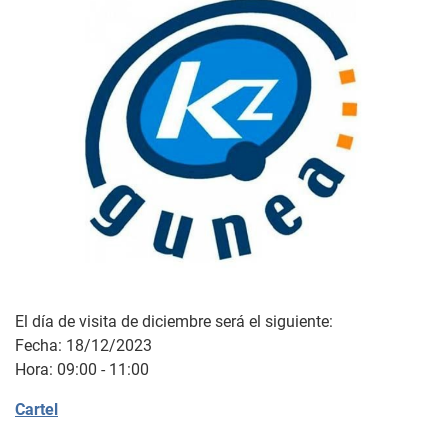
El día de visita de diciembre será el siguiente:
Fecha: 18/12/2023
Hora: 09:00 - 11:00
Cartel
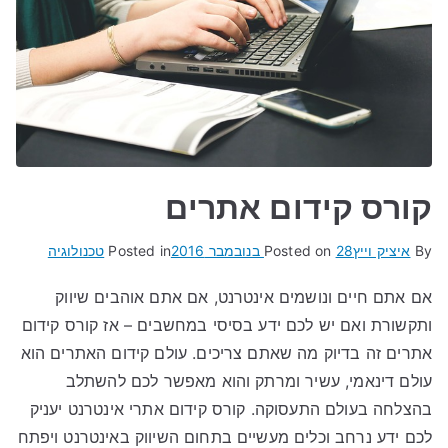
קורס קידום אתרים
By
איציק וייץ
28 בנובמבר 2016
Posted on
Posted in
טכנולוגיה
אם אתם חיים ונושמים אינטרנט, אם אתם אוהבים שיווק
ותקשורת ואם יש לכם ידע בסיסי במחשבים – אז קורס קידום
אתרים זה בדיוק מה שאתם צריכים. עולם קידום האתרים הוא
עולם דינאמי, עשיר ומרתק והוא מאפשר לכם להשתלב
בהצלחה בעולם התעסוקה. קורס קידום אתרי אינטרנט יעניק
לכם ידע נרחב וכלים מעשיים בתחום השיווק באינטרנט ויפתח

--

# TRY IT:
Transcribe every line of text in the listing, keeping each line as it appears and leaving out the pictures.

# RESULT BELOW:
El día de visita de diciembre será el siguiente:
Fecha: 18/12/2023
Hora: 09:00 - 11:00
Cartel
קורס קידום אתרים
By
איציק וייץ
28 בנובמבר 2016
Posted on
Posted in
טכנולוגיה
אם אתם חיים ונושמים אינטרנט, אם אתם אוהבים שיווק
ותקשורת ואם יש לכם ידע בסיסי במחשבים – אז קורס קידום
אתרים זה בדיוק מה שאתם צריכים. עולם קידום האתרים הוא
עולם דינאמי, עשיר ומרתק והוא מאפשר לכם להשתלב
בהצלחה בעולם התעסוקה. קורס קידום אתרי אינטרנט יעניק
לכם ידע נרחב וכלים מעשיים בתחום השיווק באינטרנט ויפתח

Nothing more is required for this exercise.